When the speed of the translatory motion exceeds the flashing speed, the spacing between the workpieces after every oscillatory motion cycle decreases, which eventually leads to dampening of the oscillations and termination of flashing. The process of heating proceeds by the resistance method and subsequently transforms into a short circuit, which drastically reduces the amount of heat liberated and impairs the uniformity of its distribution over the area of the end faces maintained in abutting relationship.
To maintain an equality between the translatory motion speed and the flashing speed in practice is, however, a very difficult task, since the flashing speed depends on the temperature of the workpieces being welded, which rises in the course of welding and in its turn depends on the area of the end faces maintained in abutting relationship, the roughness of their surfaces, random variations of the welding voltage, etc.

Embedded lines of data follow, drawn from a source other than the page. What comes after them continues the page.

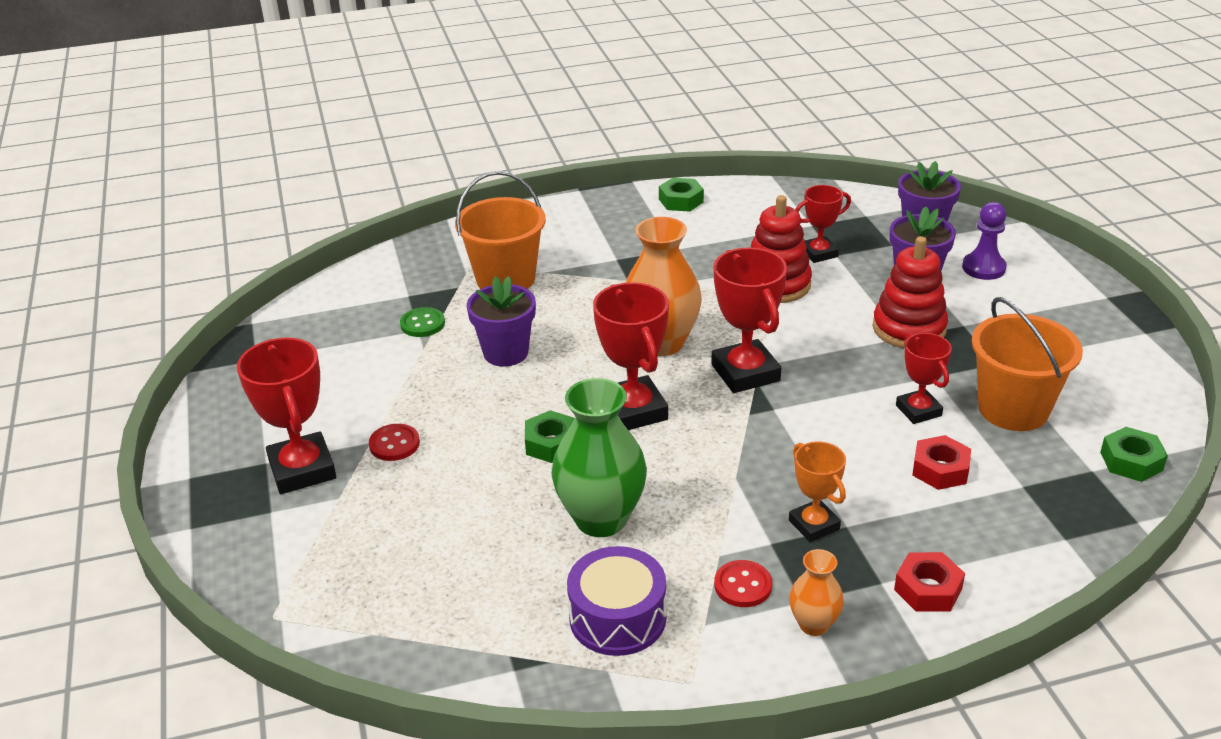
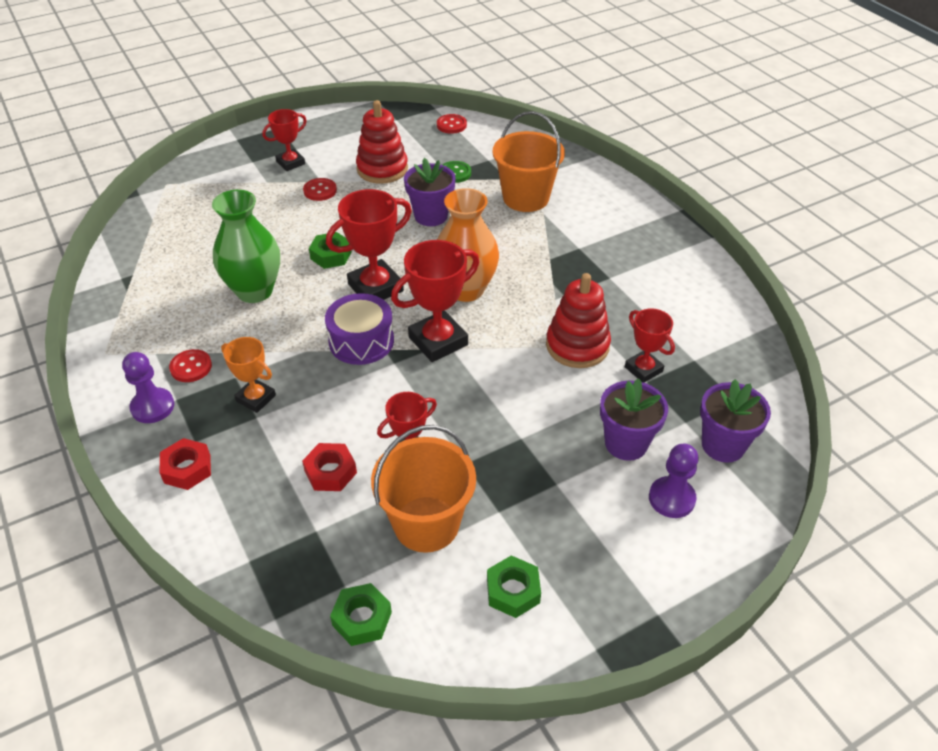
camera: 75 degrees right, 10 degrees up
(302, 469) = (290, 163): red trophy -> red trophy, size x0.61
(306, 314) = (451, 125): none -> red button
(617, 618) = (162, 313): purple drum -> purple drum (361, 341)
(681, 201) = (693, 270): green nut -> green nut (513, 591)
(813, 624) = (152, 407): orange vase -> purple pawn
(814, 525) = (256, 398): orange trophy -> orange trophy turned 75 degrees clockwise
(909, 328) = (536, 442): red stacking toy -> red stacking toy (382, 169)

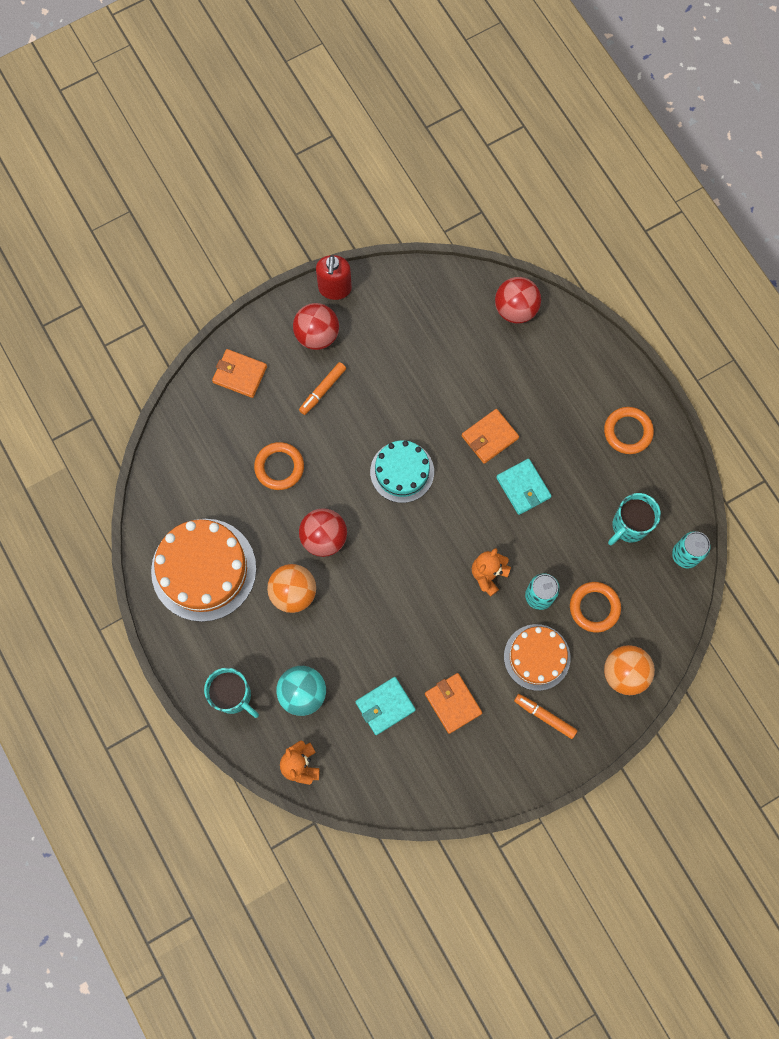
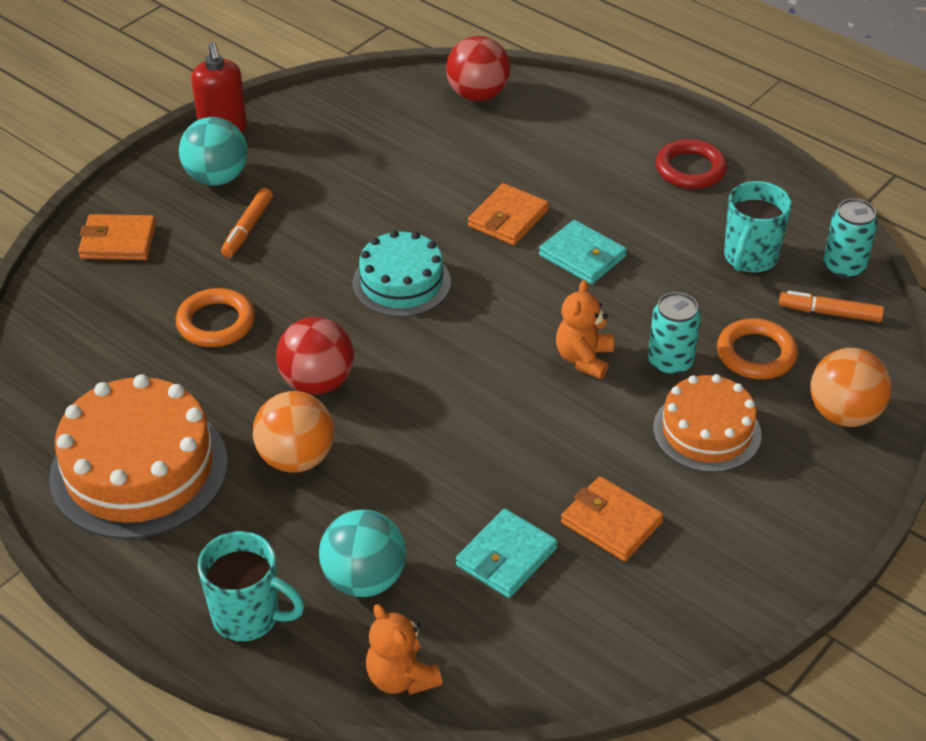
camera: 20 degrees left, 30 degrees down
(317, 335) = (217, 178): red ball -> turquoise ball
(544, 716) = (759, 497): orange marker -> orange marker (829, 313)
(628, 432) = (690, 169): orange ring -> red ring

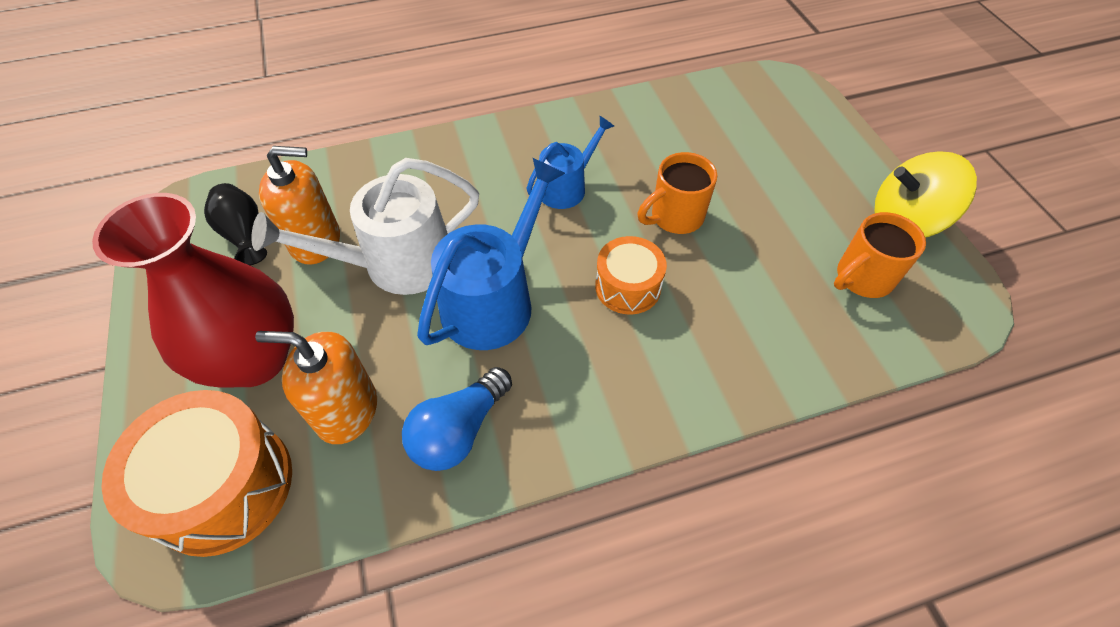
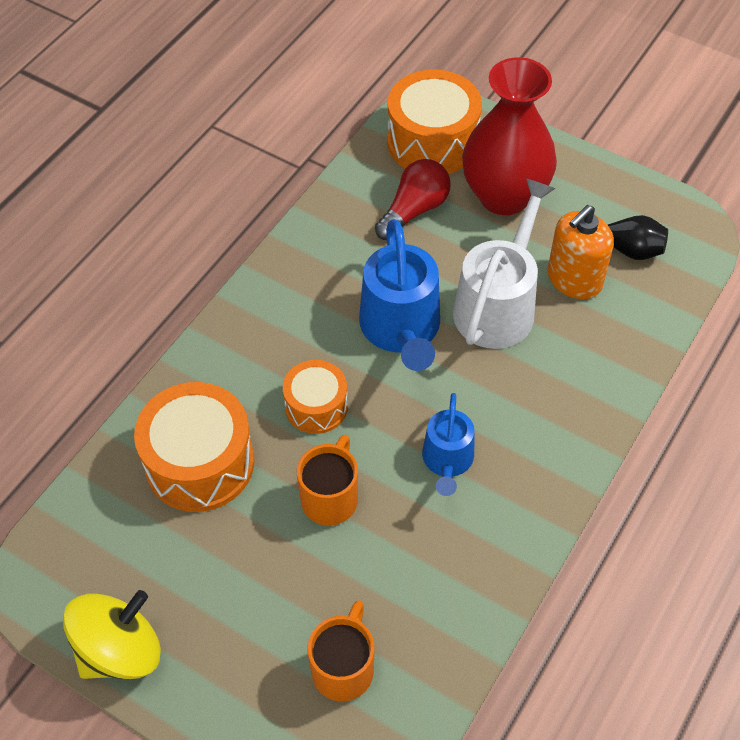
camera: 140 degrees right, 0 degrees up
(347, 410) = (414, 210): orange soap dispenser -> red light bulb
(459, 430) = (337, 244): blue light bulb -> none
(764, 307) = (199, 462): none -> orange drum
(862, 278) = (133, 549): orange mug -> orange mug (343, 668)

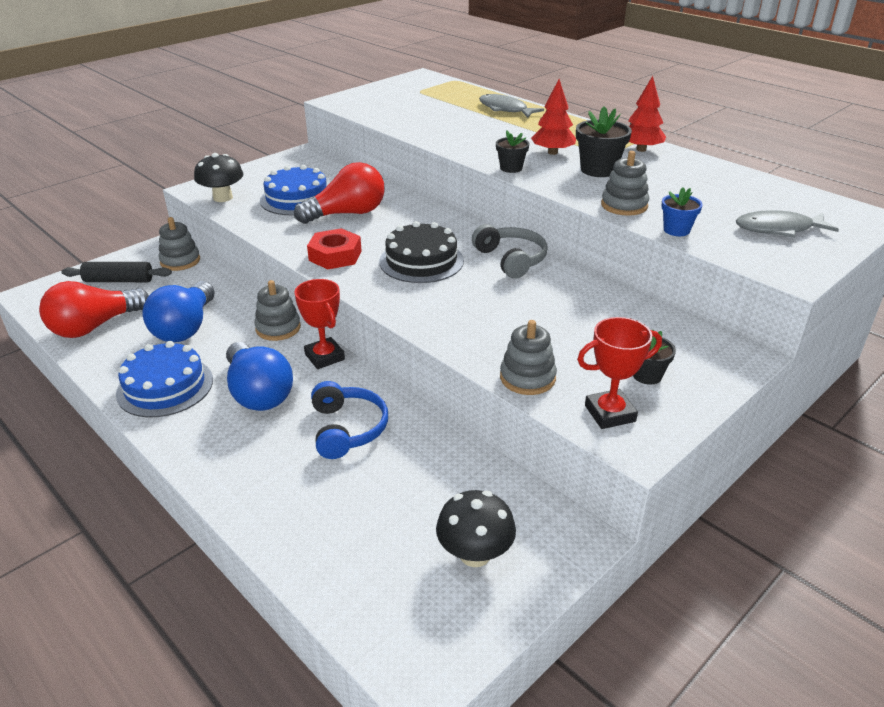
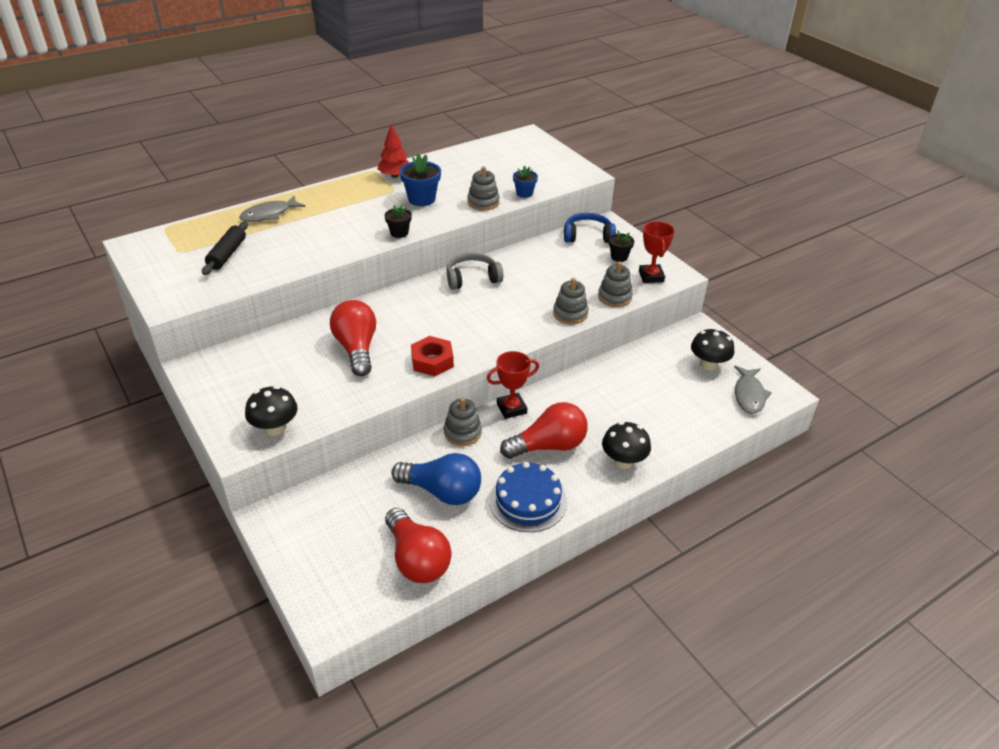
camera: 80 degrees left, 5 degrees up
(119, 280) = (331, 549): black rolling pin -> black rolling pin (227, 254)
(180, 261) = (311, 501): grey stacking toy -> grey stacking toy (570, 314)
(230, 461) = (623, 461): none -> black mushroom
(258, 393) = (549, 446): blue light bulb -> red light bulb
(297, 199) = (307, 377): blue cake -> none
(347, 429) = (598, 403): blue headphones -> blue headphones (588, 236)
(421, 261) = (458, 318): black cake -> none
(552, 152) = (379, 210): red tree -> none
(598, 170) = (421, 199): black flower pot -> blue flower pot
(778, 229) = (534, 163): grey fish -> grey fish (749, 395)

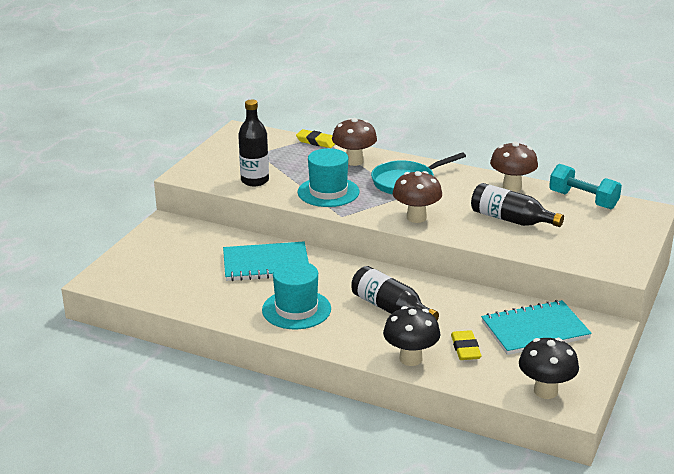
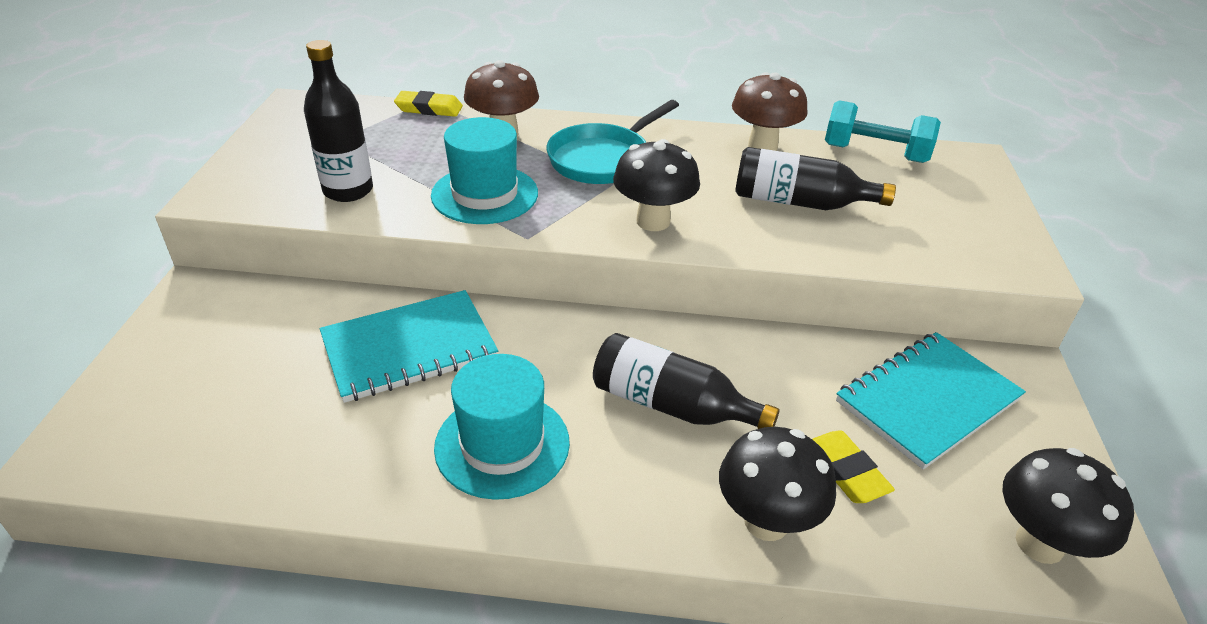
camera: 20 degrees left, 10 degrees up
(416, 217) = (653, 221): brown mushroom -> black mushroom

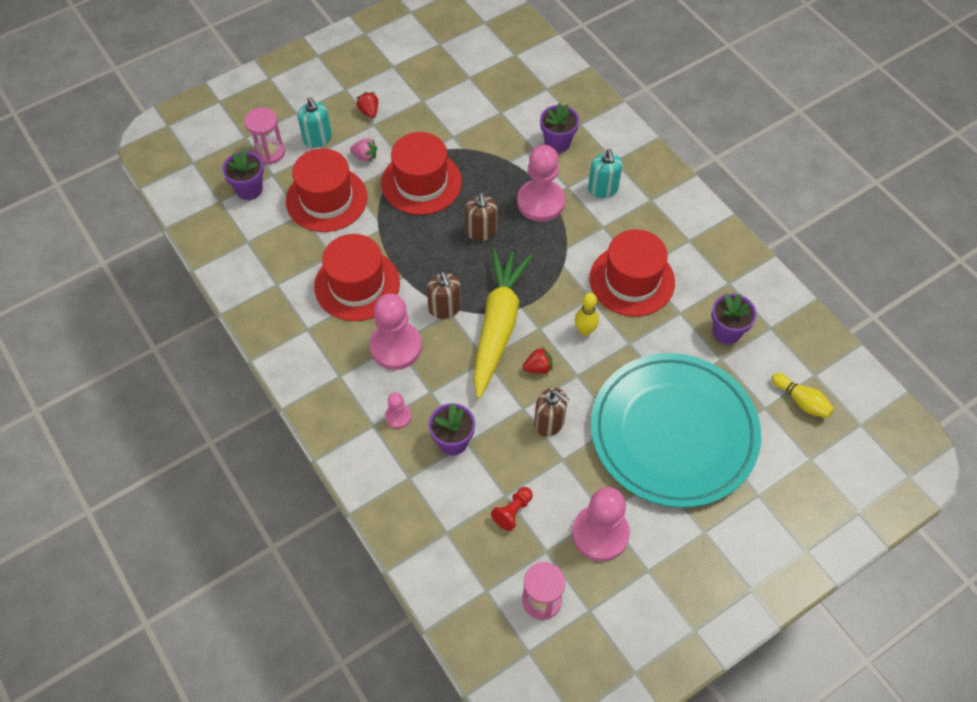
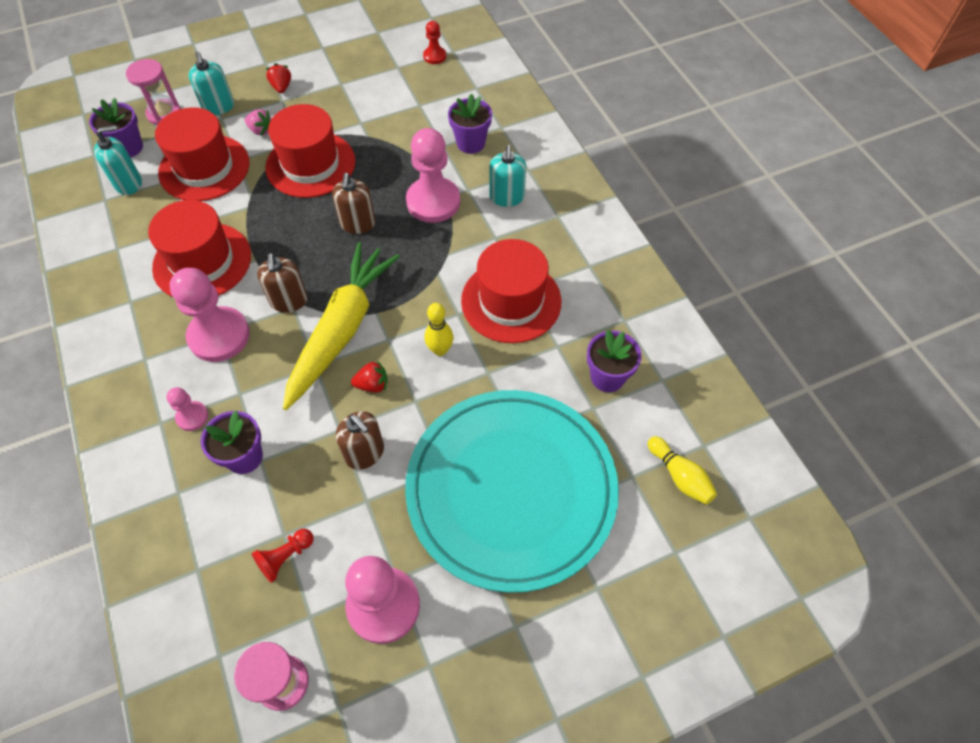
camera: 10 degrees right, 0 degrees up
(263, 223) = (128, 183): none -> turquoise soap dispenser
(500, 62) = (434, 56): none -> red pawn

The above equality between speeds can be in principle maintained in the course of welding by two techniques.
The first of the techniques relies on correcting the speed of the movement of the workpieces towards each other in dependence upon the value of a variable characterizing the flashing process, e.g. on the intensity of welding current, like this is accomplished for the above-described flash butt-welding method wherein the workpieces are brought together by imparting only a translatory motion to one of them as disclosed in Japan Pat. No. 46-8567.
The second technique involves an attempt to effect a self-regulation of the spacing of the workpiece faces maintained in abutting relationship as the faces get flashed.
Realization of the two above techniques is prevented since the workpieces being welded in the course of coming closer together perform two independent motions (translatory and oscillatory), which makes it difficult or as in case of self-regulation, impossible to match a correcting variation of the speed of one motion to appropriate variables of the other motion.
The attempts to attain an equality between the speed of bringing the workpieces together and the speed of their flashing have failed, inasmuch as the inertia of the mechanical units of the continuous flash butt-welding machine (in the embodiment of the invention under consideration, of the column and its drive unit) and of the electrical equipment controlling the translatory motion resulted in delays and linear inaccuracies in execution of control signals which were commensurable with, and even exceeded, the time and linear parameters of the oscillatory motion and thus nullified the effect of the oscillatory motion.